With Pictures (1984), he had already created a work of immense beauty that was drawing audiences everywhere and casting a singular spell. Now with Doubles he was creating a different spell or several spells - its changes of tone and structures are part of its deeply human drama. Did it feel important that way at the time?
PL57. Doubles was my second dance, so I was too new to gauge how it fit into the arc of Merce’s work. It was momentous for me because I was at the beginning of my journey. But also, watching the dance unfold, I began to understand how deeply interested Merce was in the way different dancers saw, learned, and danced his movement. That was an important lesson early on.
The year after Doubles premiered, I inherited Lise’s part, which included the long solo that opened the dance. Cathy told me to learn Lise’s version, not hers, (very helpful advice), and also that it was “13s” (which helped me find the beginning and ending of at least some of the phrases). I studied the video of Lise diligently, but, because of the nature of the process, I didn’t replicate exactly what Lise did or how she did it. Over time, dancing that solo helped me feel increasingly confident and steady. With practice – and I practiced a lot – I learned to inhabit the solo and occupy the space.
AM 58. As you imply there, Merce then kept up the double-casting when individual dancers left. For a while, only Alan Good danced the role made for Joseph Lennon and himself, because of Lennon’s injury, but I remember Kevin Schroder dancing the Lennon version later in 1985. Was there any other work in which Merce maintained two versions of the same dance text?
Or perhaps I mean was there any other work in which Merce maintained two texts of the same dances?
PL 58. There was only one video made of the original two casts – a rehearsal video at Westbeth. Sadly, Joseph was injured when that video was made, so we only have a record of Alan’s version of the solo. Aside from anecdotal recollections, there’s no way to compare Joseph’s and Alan’s versions. I think Kevin learned the solo from Alan. When Louise Burns left, Helen danced in both casts for a while. Later, when Kristy Santimyer learned that part, I think she learned it from Helen rather than using video to reconstruct Louise’s version.

* * * * * * *

• EXERCISE INSTRUCTIONS:
1/ Reproduce a portion of the interview about Doubles verbatim, beginning at the words "AM 58. As you" and stopping after the words "same dance text?".
2/ In the interview about Doubles, list every person named in the reply labeled "PL 58", using the names as that reply gives them.

* * * * * * *

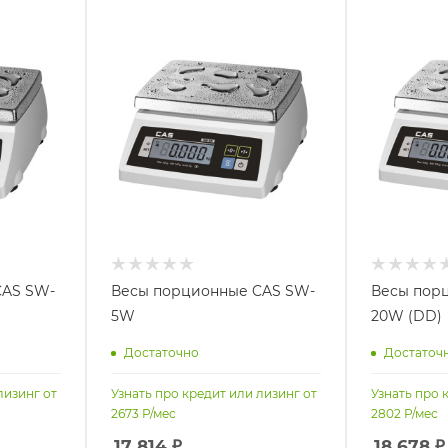
CAS SW-
Весы порционные CAS SW-
Весы пор
5W
20W (DD)
Достаточно
Достаточ
лизинг от
Узнать про кредит или лизинг от
Узнать про 
2673
Р/мес
2802
Р/мес
17 814
₽
18 678
₽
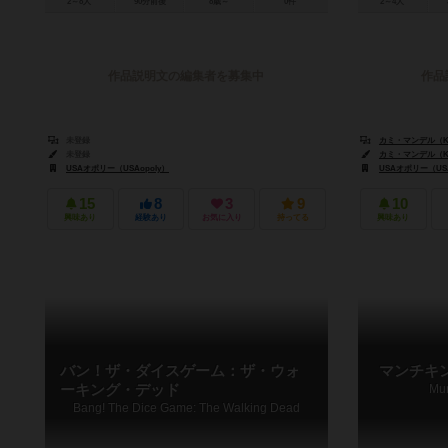
2～8人
90分前後
8歳～
0件
2～4人
作品説明文の編集者を募集中
作品
未登録
カミ・マンデル（Kam
未登録
カミ・マンデル（Kam
USAオポリー（USAopoly）
USAオポリー（USA
15
8
3
9
10
興味あり
経験あり
お気に入り
持ってる
興味あり
バン！ザ・ダイスゲーム：ザ・ウォ
マンチキ
ーキング・デッド
Mun
Bang! The Dice Game: The Walking Dead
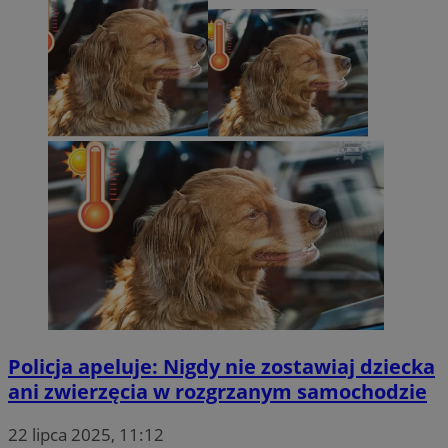
Policja apeluje: Nigdy nie zostawiaj dziecka
ani zwierzęcia w rozgrzanym samochodzie
22 lipca 2025, 11:12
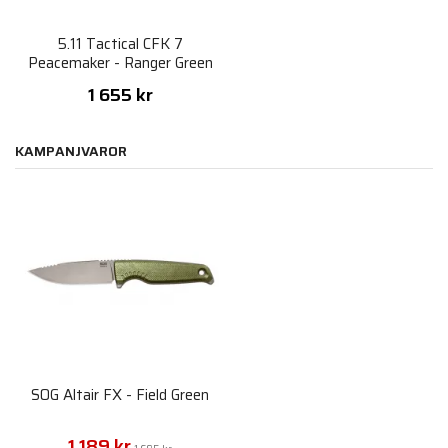
5.11 Tactical CFK 7
Peacemaker - Ranger Green
1 655 kr
KAMPANJVAROR
SOG Altair FX - Field Green
1 189 kr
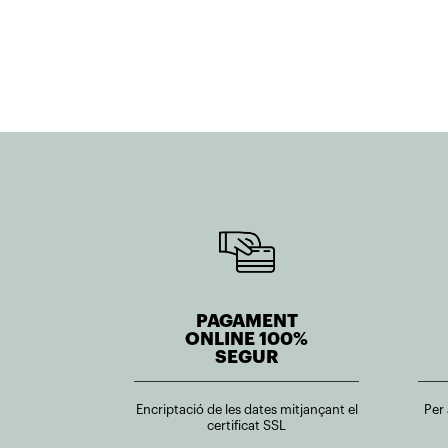
1.113,20€.
1.001,88€.
117,39€.
105,66€.
PAGAMENT
ONLINE 100%
SEGUR
Encriptació de les dates mitjançant el
Per
certificat SSL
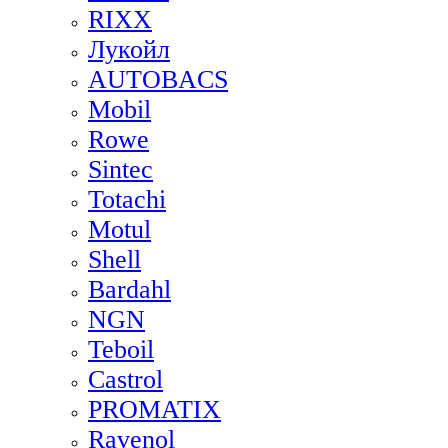
RIXX
Лукойл
AUTOBACS
Mobil
Rowe
Sintec
Totachi
Motul
Shell
Bardahl
NGN
Teboil
Castrol
PROMATIX
Ravenol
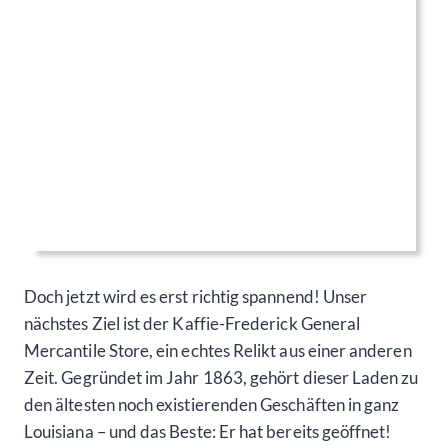
Doch jetzt wird es erst richtig spannend! Unser
nächstes Ziel ist der Kaffie-Frederick General
Mercantile Store, ein echtes Relikt aus einer anderen
Zeit. Gegründet im Jahr 1863, gehört dieser Laden zu
den ältesten noch existierenden Geschäften in ganz
Louisiana – und das Beste: Er hat bereits geöffnet!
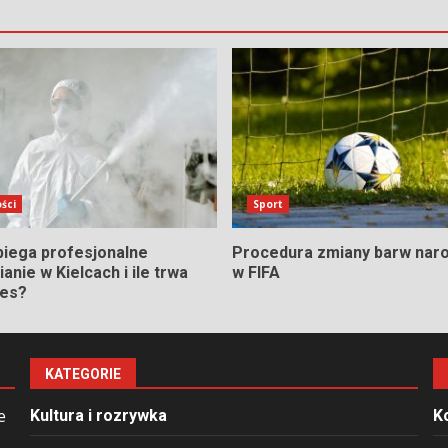
ści
Sport
biega profesjonalne
Procedura zmiany barw nar
anie w Kielcach i ile trwa
w FIFA
ces?
KATEGORIE
e
Kultura i rozrywka
K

* * * * * * *

• ANSWERS TO THE TASKS:
1/
AM 58. As you imply there, Merce then kept up the double-casting when individual dancers left. For a while, only Alan Good danced the role made for Joseph Lennon and himself, because of Lennon’s injury, but I remember Kevin Schroder dancing the Lennon version later in 1985. Was there any other work in which Merce maintained two versions of the same dance text?

2/
Joseph
Alan
Kevin
Louise Burns
Helen
Kristy Santimyer